Linguistics May Be Clue To Emotions,
According To Penn State Research

Words may be a clue to how people, regardless of their language, think about and process emotions, according to a Penn State researcher.

"It has been suggested in the past that all cultures have in common a small number of emotions or emotion words, but that every culture has multiple ways of nuancing them, sometimes quite differently," says Dr. Robert W. Schrauf, associate professor of applied linguistics at Penn State.

These words include joy or happiness, fear, anger and sadness. Schrauf and Julia Sanchez, graduate student in psychology, Chicago School for Psychology, asked groups of people in Mexico City and Chicago in two age groups, 20 years old and 65 years old, to freely list the names of as many emotions as they could. The emotions were then categorized as negative, positive or neutral.

"People know more negative emotion words than positive or neutral words. The proportion of words was 50 percent negative, 30 percent positive and 20 percent neutral," says Schrauf. "The cognitive explanation is that we process negative and positive emotions in two channels."

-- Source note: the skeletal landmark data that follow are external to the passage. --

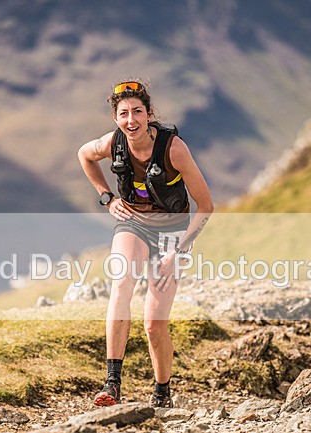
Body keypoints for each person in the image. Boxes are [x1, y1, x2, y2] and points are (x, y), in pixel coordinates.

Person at [78, 80, 213, 408]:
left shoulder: (174, 148)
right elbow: (84, 155)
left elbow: (205, 207)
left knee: (154, 323)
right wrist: (107, 197)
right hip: (133, 224)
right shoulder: (114, 142)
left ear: (149, 114)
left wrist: (177, 254)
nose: (131, 119)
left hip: (173, 233)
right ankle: (112, 385)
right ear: (116, 118)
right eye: (123, 113)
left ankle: (162, 392)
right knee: (121, 282)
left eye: (137, 111)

Reporting in a recent issue of the Journal of Multilingual and Multicultural Development, the researchers explain that positive emotions are processed schematically. People do not pay a lot of attention to assessment of positive emotions. In general, positive emotions signal that things are ok, so we process them more superficially. Negative emotions signal that something is wrong, and so they elicit a slowdown in processing. They require more attention and detail in thinking and, consequently, more words.

"Negative emotions require more detailed thinking, more subtle distinctions," says Schrauf. "So they require more names." There was no significant difference between the Spanish and English speaking groups in the proportions of negative versus positive responses to the assignment.

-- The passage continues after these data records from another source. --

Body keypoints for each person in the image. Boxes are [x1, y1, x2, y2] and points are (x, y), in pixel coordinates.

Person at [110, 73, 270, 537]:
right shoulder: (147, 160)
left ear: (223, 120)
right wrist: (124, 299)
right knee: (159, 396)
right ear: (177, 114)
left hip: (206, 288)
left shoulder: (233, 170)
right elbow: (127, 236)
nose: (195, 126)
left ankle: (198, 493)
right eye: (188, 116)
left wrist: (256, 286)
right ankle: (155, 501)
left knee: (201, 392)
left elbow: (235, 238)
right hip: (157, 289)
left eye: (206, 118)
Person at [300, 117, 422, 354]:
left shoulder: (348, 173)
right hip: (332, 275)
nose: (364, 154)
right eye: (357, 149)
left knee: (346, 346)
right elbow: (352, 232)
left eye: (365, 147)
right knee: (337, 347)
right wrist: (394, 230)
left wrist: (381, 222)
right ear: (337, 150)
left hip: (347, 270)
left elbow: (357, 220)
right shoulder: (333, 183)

"We want to know if there are psychological differences between cultures in the way we see the world," says Schrauf. "We found that there are a small number of pan cultural emotion words, which probably makes good evolutionary sense, and that the proportion of negative words was larger than the positive ones."

The younger participants, regardless of language, tended to use the same sets of words with limited diversity in their responses. The older participants had fewer identical words but far more diversity.

"We expect a more diverse vocabulary in the older participants. They have experienced more living and have broader vocabularies," says the Penn State researcher. "This suggests that older adults have more diverse emotions."

However, the proportions of negative, positive and neutral words remained the same for the older adults with 50 percent negative, 30 percent positive and 20 percent neutral. So whether they were young or old, spoke English or Spanish, the proportion of words available to describe negative emotions was always much greater than those for positive emotions and the relationships stayed the same.

"Cross culturally, it appears that the cognitive approach to processing emotions is the same, with negative emotions requiring more detail and therefore more words and positive emotions requiring fewer words," says Schrauf. "Negative emotions trigger detailed process distinctions, nuances and, consequently, more words."